A total of 18 studies published from 1997 to 2022, consisting of 503 patients were identified. Twelve studies (n = 308 patients; mean age: 32.6 years) reported outcomes following MCL reconstruction, and 8 studies (n = 195 patients; mean age: 28.5 years) reported results following MCL repair. Postoperative International Knee Documentation Committee, Lysholm, and Tegner scores ranged from 67.6 to 91, 75.8 to 94.8, and 4.4 to 8, respectively, in the MCL reconstruction group, compared to 73 to 91, 75.1 to 98.5, and 5.2 to 10, respectively, in the MCL repair group. Knee stiffness was the most commonly reported complication following MCL repair (range: 0% - 50%) and reconstruction (range: 0% - 26.7%). Failures occurred in 0% to 14.6% of patients following reconstruction versus 0% to 35.1% of patients undergoing MCL repair. Manipulation under anesthesia (MUA) for postoperative arthrofibrosis (range: 0% - 12.2%) and surgical debridement for arthrofibrosis (range: 0% - 20%) were the most commonly reported reoperations in the MCL reconstruction and repair groups, respectively.
MCL reconstruction versus repair both demonstrate improved International Knee Documentation Committee, Lysholm, and Tegner scores. MCL repair demonstrates higher rates of postoperative knee stiffness and failure at a minimum 2-year follow-up.

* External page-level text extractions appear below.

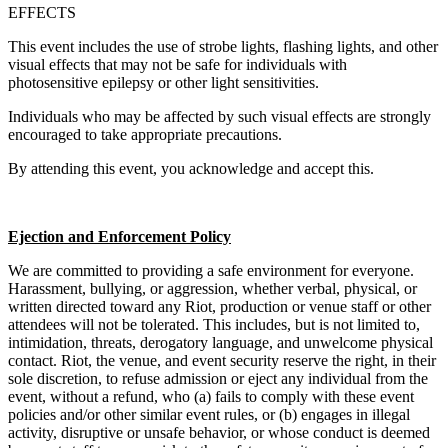
EFFECTS
This event includes the use of strobe lights, flashing lights, and other
visual effects that may not be safe for individuals with
photosensitive epilepsy or other light sensitivities.
Individuals who may be affected by such visual effects are strongly
encouraged to take appropriate precautions.
By attending this event, you acknowledge and accept this.
Ejection and Enforcement Policy
We are committed to providing a safe environment for everyone.
Harassment, bullying, or aggression, whether verbal, physical, or
written directed toward any Riot, production or venue staff or other
attendees will not be tolerated. This includes, but is not limited to,
intimidation, threats, derogatory language, and unwelcome physical
contact. Riot, the venue, and event security reserve the right, in their
sole discretion, to refuse admission or eject any individual from the
event, without a refund, who (a) fails to comply with these event
policies and/or other similar event rules, or (b) engages in illegal
activity, disruptive or unsafe behavior, or whose conduct is deemed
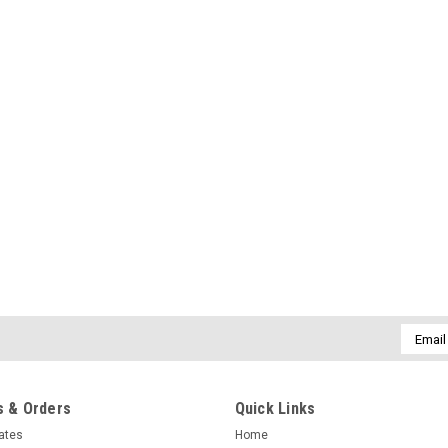
Email
Addres
 & Orders
Quick Links
cates
Home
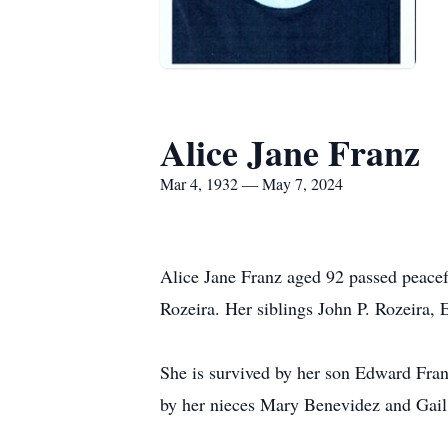
Alice Jane Franz
Mar 4, 1932 — May 7, 2024
Alice Jane Franz aged 92 passed peacef
Rozeira. Her siblings John P. Rozeira,
She is survived by her son Edward Fran
by her nieces Mary Benevidez and Gail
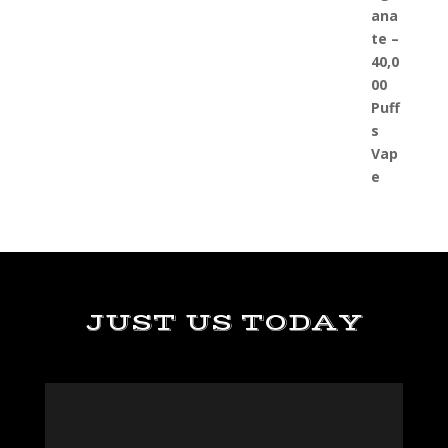
JUST US TODAY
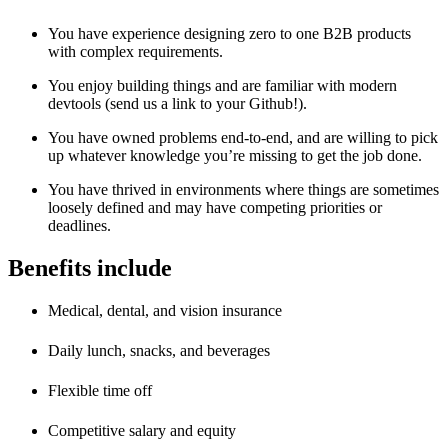
You have experience designing zero to one B2B products
with complex requirements.
You enjoy building things and are familiar with modern
devtools (send us a link to your Github!).
You have owned problems end-to-end, and are willing to pick
up whatever knowledge you’re missing to get the job done.
You have thrived in environments where things are sometimes
loosely defined and may have competing priorities or
deadlines.
Benefits include
Medical, dental, and vision insurance
Daily lunch, snacks, and beverages
Flexible time off
Competitive salary and equity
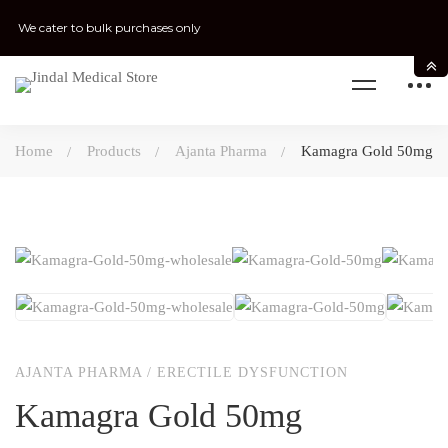
We cater to bulk purchases only
Home
Products
Ajanta Pharma
Kamagra Gold 50mg
AJANTA PHARMA
/
ERECTILE DYSFUNCTION
Kamagra Gold 50mg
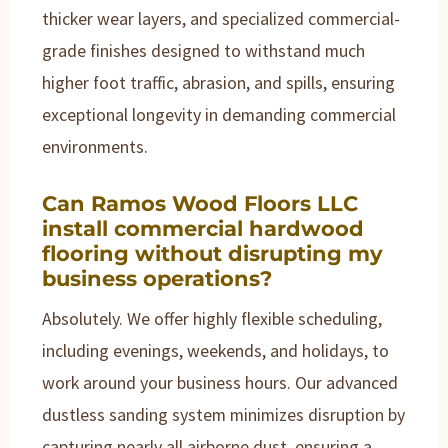
thicker wear layers, and specialized commercial-
grade finishes designed to withstand much
higher foot traffic, abrasion, and spills, ensuring
exceptional longevity in demanding commercial
environments.
Can Ramos Wood Floors LLC
install commercial hardwood
flooring without disrupting my
business operations?
Absolutely. We offer highly flexible scheduling,
including evenings, weekends, and holidays, to
work around your business hours. Our advanced
dustless sanding system minimizes disruption by
capturing nearly all airborne dust, ensuring a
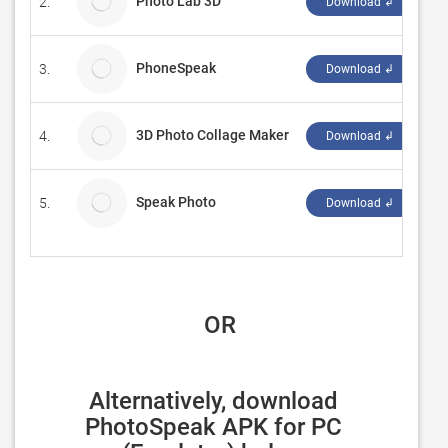
Photo Lab 3D
2.
Th
Download ↲
PhoneSpeak
3.
Ru
Download ↲
3D Photo Collage Maker
4.
Vi
Download ↲
Speak Photo
5.
Ki
Download ↲
 OR
Alternatively, download 
PhotoSpeak APK for PC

Level IV, systematic review of Level III and IV studies.
比较内侧副韧带(MCL)损伤患者接受修复与重建后至少 2 年的患者报告结局和并发症。
根据 2020 年系统评价和荟萃分析的首选报告项目(PRISMA)指南,使用 PubMed、Scopus 和 Embase 计算机数据库从数据库建立到 2022 年 11 月进行文献检索。纳入评估 MCL 修复与重建后至少 2 年临床结果和并发症的研究。使用 MINORS 标准评估研究质量。
共确定了 1997 年至 2022 年期间发表的 18 项研究,共纳入 503 例患者。12 项研究(n=308 例;平均年龄:32.6 岁)报告了 MCL 重建后的结果,8 项研究(n=195 例;平均年龄:28.5 岁)报告了 MCL 修复后的结果。MCL 重建组的术后国际膝关节文献委员会(IKDC)、Lysholm 和 Tegner 评分分别为 67.6 至 91、75.8 至 94.8 和 4.4 至 8,而 MCL 修复组分别为 73 至 91、75.1 至 98.5 和 5.2 至 10。MCL 修复后最常报告的并发症是膝关节僵硬(范围:0% - 50%)和重建(范围:0% - 26.7%)。重建后患者失败率为 0%至 14.6%,而 MCL 修复后患者失败率为 0%至 35.1%。关节镜下松解术(MUA)用于治疗术后关节纤维化(范围:0% - 12.2%)和关节镜下清创术用于治疗关节纤维化(范围:0% - 20%)分别是 MCL 重建和修复组最常报告的再手术。
MCL 重建与修复均能显著改善 IKDC、Lysholm 和 Tegner 评分。MCL 修复在至少 2 年的随访中显示出更高的术后膝关节僵硬和失败率。
IV 级,对 III 级和 IV 级研究进行系统评价。